Odontogenesis is a complex process wherein neoplastic or hamartomatous lesions can occur at any stage of odontogenesis. The secondary development of an ameloblastic proliferation, whether hyperplastic or neoplastic is well known, but remains controversial. In the present case, the multifocal cellular proliferation had the structure of an AOT, Although larger lesions reported in the literature,  the tumours are usually in the dimensions of 2 to 3 cm.  Radio graphically, they usually appear unilocular, [6, 17] may contain fine calcifications,  and irregular root resorption is rare.  This appearance must be differentiated from various types of disease, such as calcifying odontogenic tumour or cysts.

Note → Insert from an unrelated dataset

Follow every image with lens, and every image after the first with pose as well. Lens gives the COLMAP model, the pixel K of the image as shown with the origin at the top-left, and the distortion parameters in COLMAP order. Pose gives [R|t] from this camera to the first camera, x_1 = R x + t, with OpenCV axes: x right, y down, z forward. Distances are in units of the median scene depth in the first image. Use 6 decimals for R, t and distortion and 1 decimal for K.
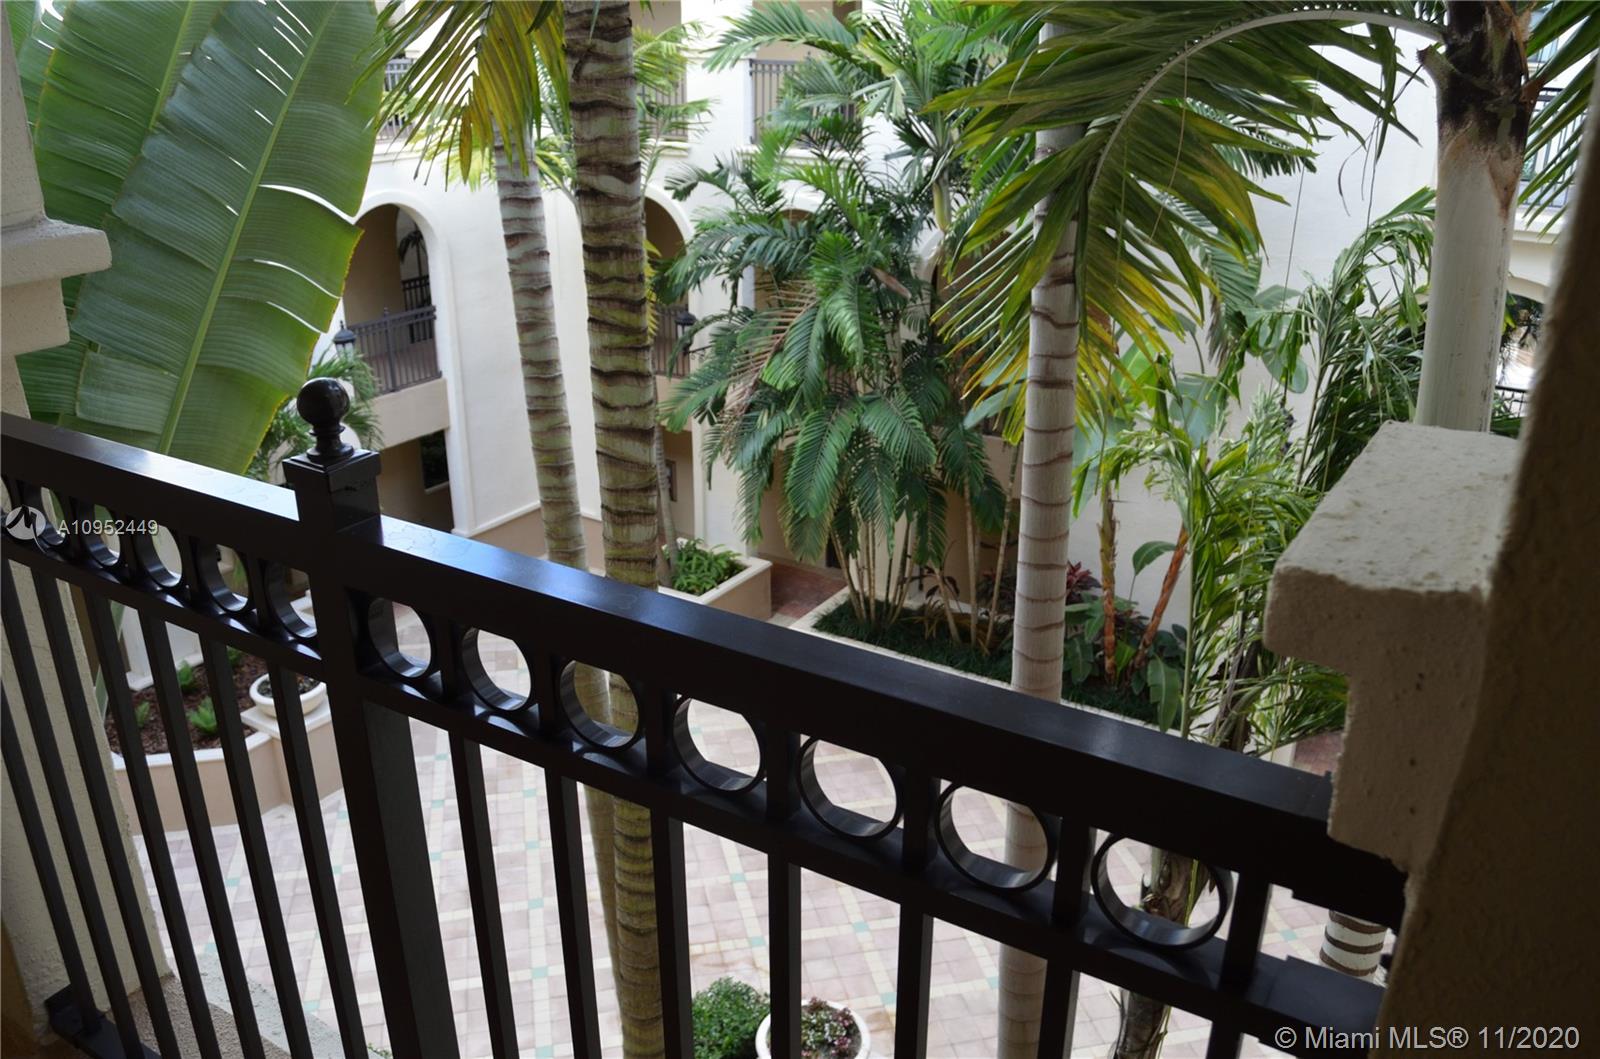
lens RADIAL K [[1239.3, 0, 800.0], [0, 1239.3, 529.5], [0, 0, 1]] dist [-0.084388, 0.011225]
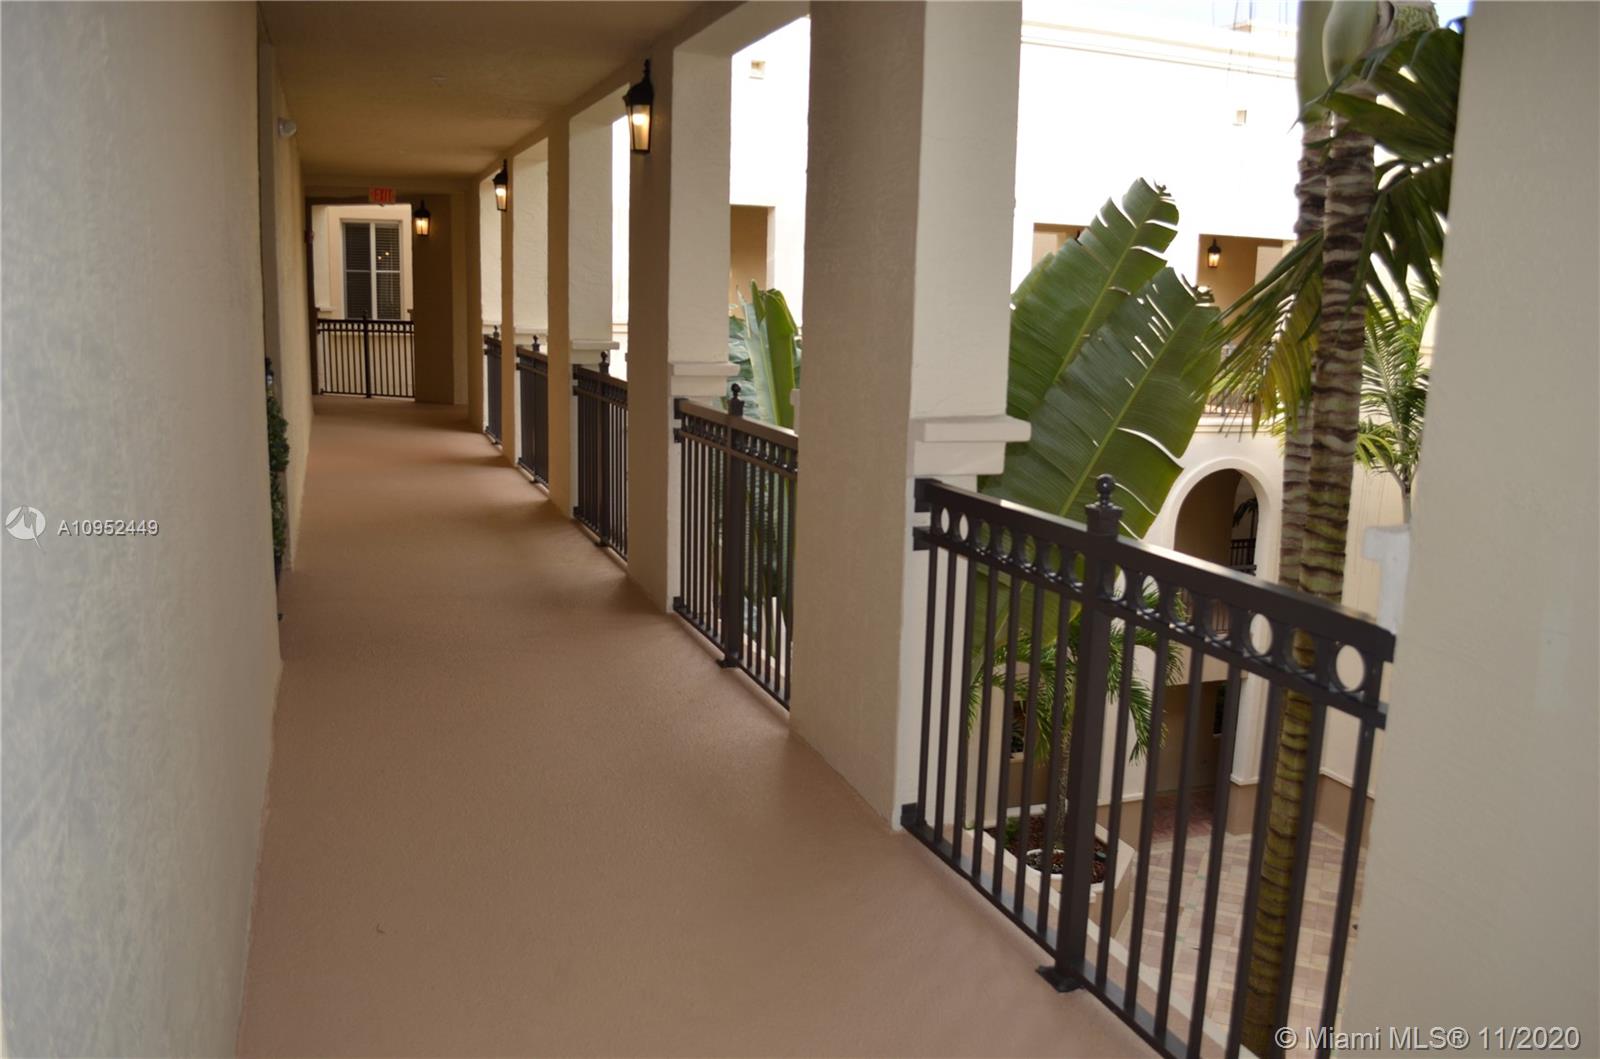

The differential diagnosis can also be made with ameloblastoma, ameloblastic fibroma and ameloblastic fibro odontoma.  The tumour is well encapsulated and shows an identical benign behavior.  Therefore, conservative surgical enucleation produces excellent outcome without recurrence.  Our patient has been under follow-up for 6 months.
Because of being the extra follicular variant of, and with respect to the localization of the lesion in the maxilla, our case is a rare case of Adenomatoid odontogenic tumour. Additionally, it supports the above mentioned general description of Adenomatoid odontogenic tumour in the previous studies. We conclude that the rarity of Adenomatoid odontogenic tumour may be associated with its slowly growing pattern and symptomless behaviour. Therefore, it should be distinguished from more common lesions of odontogenic origin in routine dental examinations.